20:08 imirkin: yeah, so those are pgraph registers
20:09 imirkin: the actual values are passed in via scratch usually
20:09 imirkin: and the method is similar to a mask method
20:09 plutoo: yeah that's exactly what i'm seeing
20:09 imirkin: i.e. read, mask, or, write
20:09 plutoo: macro_14f(0x00418e40, 7, 0xf);
20:09 plutoo: macro_14f(0x00418e58, 0x842, 0xffff);
20:09 plutoo: ... etc
20:09 plutoo: looks like arg0 is the register address, arg1 is value, arg2 is mask
20:10 imirkin: right. so that means "read register 418e40, zero out the low 4 bits, or in 7, write back to 418e40"

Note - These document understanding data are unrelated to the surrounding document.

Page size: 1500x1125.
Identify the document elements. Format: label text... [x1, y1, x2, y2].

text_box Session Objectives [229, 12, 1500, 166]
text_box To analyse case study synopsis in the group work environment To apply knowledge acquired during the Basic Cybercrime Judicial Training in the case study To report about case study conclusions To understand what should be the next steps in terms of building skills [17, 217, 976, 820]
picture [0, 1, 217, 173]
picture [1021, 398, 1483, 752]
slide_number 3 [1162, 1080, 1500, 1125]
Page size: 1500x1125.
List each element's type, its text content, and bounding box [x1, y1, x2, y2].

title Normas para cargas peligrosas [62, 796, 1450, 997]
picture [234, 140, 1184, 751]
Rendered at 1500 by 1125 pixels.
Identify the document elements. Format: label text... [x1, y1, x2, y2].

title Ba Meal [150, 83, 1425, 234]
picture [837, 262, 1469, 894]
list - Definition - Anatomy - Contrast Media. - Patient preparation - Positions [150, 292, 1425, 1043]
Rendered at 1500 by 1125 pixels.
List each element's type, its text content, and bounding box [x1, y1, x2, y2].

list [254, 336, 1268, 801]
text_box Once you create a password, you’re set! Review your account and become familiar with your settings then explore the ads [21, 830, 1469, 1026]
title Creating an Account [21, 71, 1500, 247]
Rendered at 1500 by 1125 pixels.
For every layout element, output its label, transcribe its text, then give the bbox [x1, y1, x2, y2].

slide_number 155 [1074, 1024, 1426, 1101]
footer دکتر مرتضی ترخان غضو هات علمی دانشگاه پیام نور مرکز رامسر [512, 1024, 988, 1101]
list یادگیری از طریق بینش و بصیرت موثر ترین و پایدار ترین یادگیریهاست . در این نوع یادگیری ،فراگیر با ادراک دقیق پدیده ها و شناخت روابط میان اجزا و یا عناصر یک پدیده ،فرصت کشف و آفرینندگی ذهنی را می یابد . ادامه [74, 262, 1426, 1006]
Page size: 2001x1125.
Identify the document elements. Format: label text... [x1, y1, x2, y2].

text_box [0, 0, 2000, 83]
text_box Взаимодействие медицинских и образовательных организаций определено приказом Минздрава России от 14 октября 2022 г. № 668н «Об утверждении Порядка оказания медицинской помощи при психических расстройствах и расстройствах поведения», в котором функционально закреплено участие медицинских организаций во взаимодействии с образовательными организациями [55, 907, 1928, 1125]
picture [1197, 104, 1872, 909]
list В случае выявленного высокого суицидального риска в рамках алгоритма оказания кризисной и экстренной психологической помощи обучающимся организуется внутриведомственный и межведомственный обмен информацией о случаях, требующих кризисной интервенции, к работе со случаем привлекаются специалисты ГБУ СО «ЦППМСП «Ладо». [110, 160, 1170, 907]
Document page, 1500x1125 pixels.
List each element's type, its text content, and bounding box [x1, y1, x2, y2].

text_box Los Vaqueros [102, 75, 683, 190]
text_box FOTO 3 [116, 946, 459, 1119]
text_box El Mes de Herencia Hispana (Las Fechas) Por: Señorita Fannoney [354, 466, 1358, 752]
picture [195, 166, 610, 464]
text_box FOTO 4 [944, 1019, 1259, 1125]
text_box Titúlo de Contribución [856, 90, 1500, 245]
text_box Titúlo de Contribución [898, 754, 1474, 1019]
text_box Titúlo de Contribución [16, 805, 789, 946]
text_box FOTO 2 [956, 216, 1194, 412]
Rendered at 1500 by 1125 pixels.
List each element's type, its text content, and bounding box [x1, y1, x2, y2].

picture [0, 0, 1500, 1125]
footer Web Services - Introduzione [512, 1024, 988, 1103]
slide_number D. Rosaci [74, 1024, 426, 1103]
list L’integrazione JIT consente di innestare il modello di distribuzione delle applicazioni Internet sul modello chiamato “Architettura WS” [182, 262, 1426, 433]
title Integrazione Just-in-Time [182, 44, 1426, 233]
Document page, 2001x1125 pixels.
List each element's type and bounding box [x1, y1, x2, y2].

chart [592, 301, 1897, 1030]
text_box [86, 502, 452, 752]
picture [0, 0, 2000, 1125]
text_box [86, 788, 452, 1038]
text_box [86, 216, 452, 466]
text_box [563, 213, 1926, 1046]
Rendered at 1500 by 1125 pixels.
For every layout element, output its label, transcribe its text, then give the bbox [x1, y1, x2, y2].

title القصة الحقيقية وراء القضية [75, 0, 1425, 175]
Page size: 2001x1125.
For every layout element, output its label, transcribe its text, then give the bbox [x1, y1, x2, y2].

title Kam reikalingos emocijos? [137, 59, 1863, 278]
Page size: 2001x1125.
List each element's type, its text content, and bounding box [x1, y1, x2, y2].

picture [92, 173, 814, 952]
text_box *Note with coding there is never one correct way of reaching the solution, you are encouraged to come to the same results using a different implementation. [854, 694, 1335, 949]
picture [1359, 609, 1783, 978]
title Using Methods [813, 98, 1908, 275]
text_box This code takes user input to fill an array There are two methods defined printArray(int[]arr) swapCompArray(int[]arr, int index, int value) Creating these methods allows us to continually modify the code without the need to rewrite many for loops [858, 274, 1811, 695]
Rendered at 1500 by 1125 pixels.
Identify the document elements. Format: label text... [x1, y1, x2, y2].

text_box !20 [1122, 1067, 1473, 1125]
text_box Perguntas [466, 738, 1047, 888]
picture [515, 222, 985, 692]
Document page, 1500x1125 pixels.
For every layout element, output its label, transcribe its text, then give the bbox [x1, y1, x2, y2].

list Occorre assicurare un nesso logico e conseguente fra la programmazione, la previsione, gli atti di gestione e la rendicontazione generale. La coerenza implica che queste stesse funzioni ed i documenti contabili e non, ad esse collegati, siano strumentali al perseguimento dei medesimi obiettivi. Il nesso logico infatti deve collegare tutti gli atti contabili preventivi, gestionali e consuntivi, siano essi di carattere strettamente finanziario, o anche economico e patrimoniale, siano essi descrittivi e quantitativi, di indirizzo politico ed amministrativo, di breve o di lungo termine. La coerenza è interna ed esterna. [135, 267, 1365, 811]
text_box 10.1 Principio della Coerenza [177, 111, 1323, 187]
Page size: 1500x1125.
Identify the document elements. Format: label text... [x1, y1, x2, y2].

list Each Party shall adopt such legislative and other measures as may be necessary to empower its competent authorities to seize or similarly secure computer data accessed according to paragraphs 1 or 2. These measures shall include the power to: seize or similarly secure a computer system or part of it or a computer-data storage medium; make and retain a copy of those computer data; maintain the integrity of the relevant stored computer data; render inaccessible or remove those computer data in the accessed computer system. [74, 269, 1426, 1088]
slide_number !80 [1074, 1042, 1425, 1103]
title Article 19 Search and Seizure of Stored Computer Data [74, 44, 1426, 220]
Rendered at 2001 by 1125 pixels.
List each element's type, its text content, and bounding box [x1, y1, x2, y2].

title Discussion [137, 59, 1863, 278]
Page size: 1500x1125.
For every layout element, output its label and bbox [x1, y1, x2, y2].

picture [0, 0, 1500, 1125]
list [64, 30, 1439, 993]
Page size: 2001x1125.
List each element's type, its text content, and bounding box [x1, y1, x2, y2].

20:10 imirkin: the special trick with this is that these are context-switched registers
20:10 imirkin: so the writes have to done as part of the command stream
20:12 plutoo: are the registers at 0x00418000 documented somewhere?
20:13 imirkin: rnndb. those specific ones aren't.
20:13 imirkin: $ ~/src/envytools/rnn/lookup -a 120 418e40
20:13 imirkin: PGRAPH.GPC_BROADCAST.UNKE00+0x40
20:25 < }8]> hey fellas. im trying to start xorg and get " Failed to load module "nouveau" (module does not exist, 0)", but i have nouveau compiled (as module, kernel 4.15.14) and actually already loaded: nouveau 1449984 0
20:25 < }8]> any ideas whats going wrong?
20:26 < }8]> n/m, i needed xserver-xorg-video-nouveau
20:29 < }8]> is xserver-xorg-video-fbdev required for nouveau?
21:14 orbea: }8]: is it blacklisted?
21:15 orbea: is there a problem with your xorg.conf? (try removing it)
21:44 imirkin: if you still need help, pastebin dmesg and xorg logs
21:46 karolherbst: wow, I like those kind of rewrites: 48396 -> 48485 Pass rate
21:51 karolherbst: just piglit sillyness though
22:01 imirkin: ?
22:08 karolherbst: imirkin: sometimes tests get disabled because others crashed/failed
22:13 imirkin: ah
22:28 pmoreau: imirkin: Ah, good to know. We should update the wiki some day.